Joss Wedon’s Dollhouse

 Posted by on 23 February 2009 at 12:01 am  Psychology, Television
Feb 232009

Joss Whedon really got my attention with his wonderful but sadly shortlived TV series Firefly and its related movie Serenity. So when I found the premiere episode of his Dollhouse series on Hulu last night, I was eager to check it out.

Quick review: I’m intrigued. Excellent production, solid acting, short skirts. And most important, a sci-fi premise that will make you think about the nature of personal identity. What if you could copy aspects of people from a library of personas to create an amalgam in a host, tailored for some particular application? Need someone who flies helicopters and has a doctorate in neurobiology? Coming right up — but you’d better hope that the amalgam is stable and that none of the donors’ psychological quirks mess things up before the mission is completed and the host is wiped clean again.

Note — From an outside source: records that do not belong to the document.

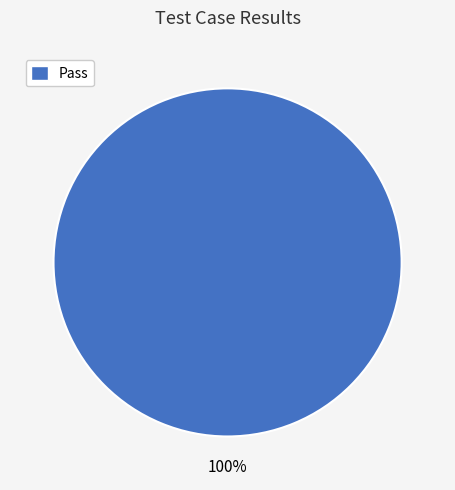

Does any single category account for the majority?

Yes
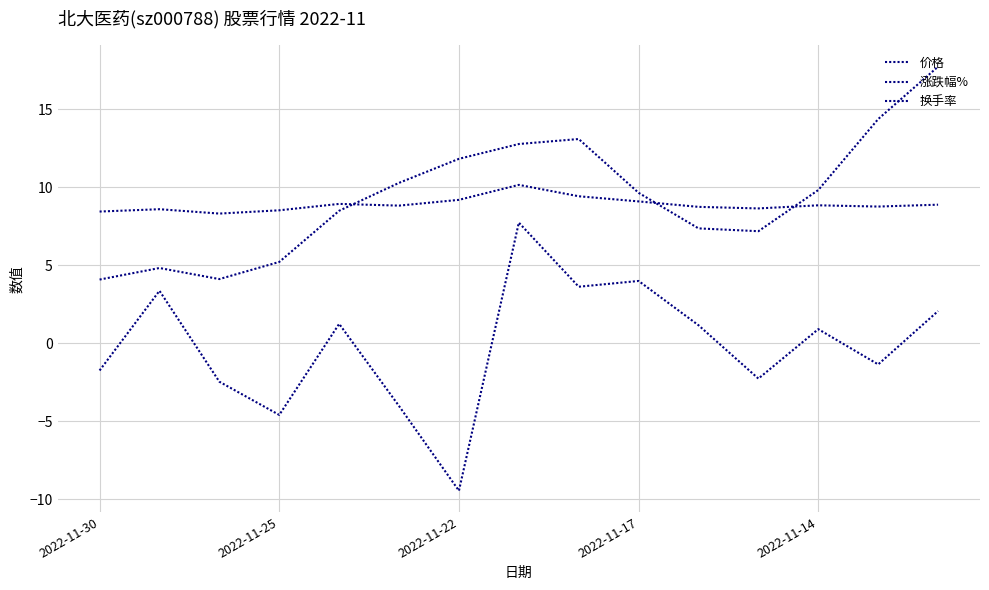

True or false: 涨跌幅% and 价格 intersect in this chart.

False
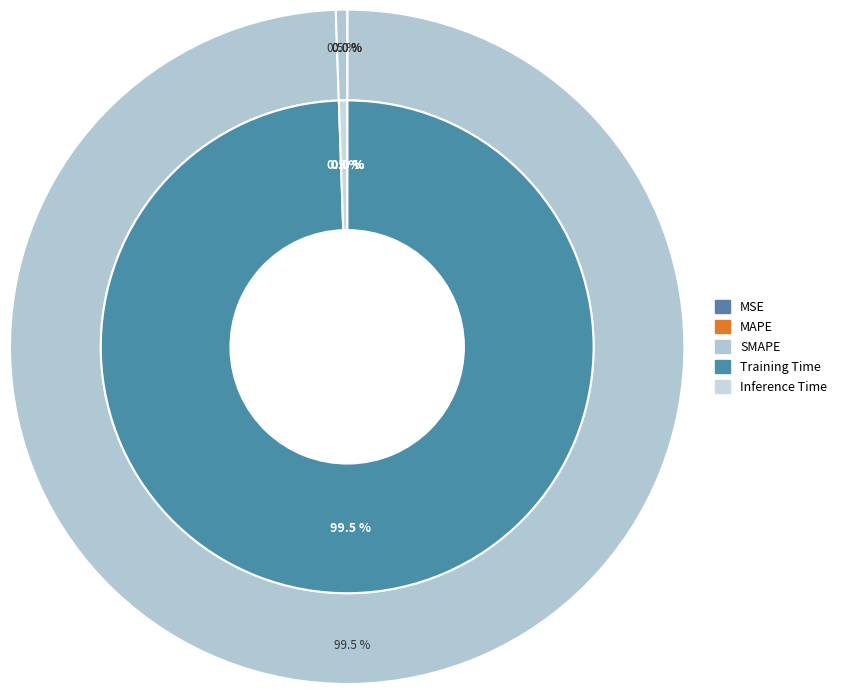

Rank the categories by value from highest to lowest.

Training Time, Inference Time, MAPE, SMAPE, MSE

Which brings us to the hosts, the agents used in these missions. What would be their motivation for undertaking such a lifestyle? Who would volunteer to become a vessel forever filled and emptied by someone else? Sure, whatever horrible memories they’ve accumulated in life would be erased, which sounds appealing. And they would get to be and do an amazing variety of things — presumably bringing about happiness and justice and so on. That’s pretty cool, too.

But who are you, if not the sum of your choices and actions and experiences? And what is any of it worth to you if you have no knowledge of what “you” did?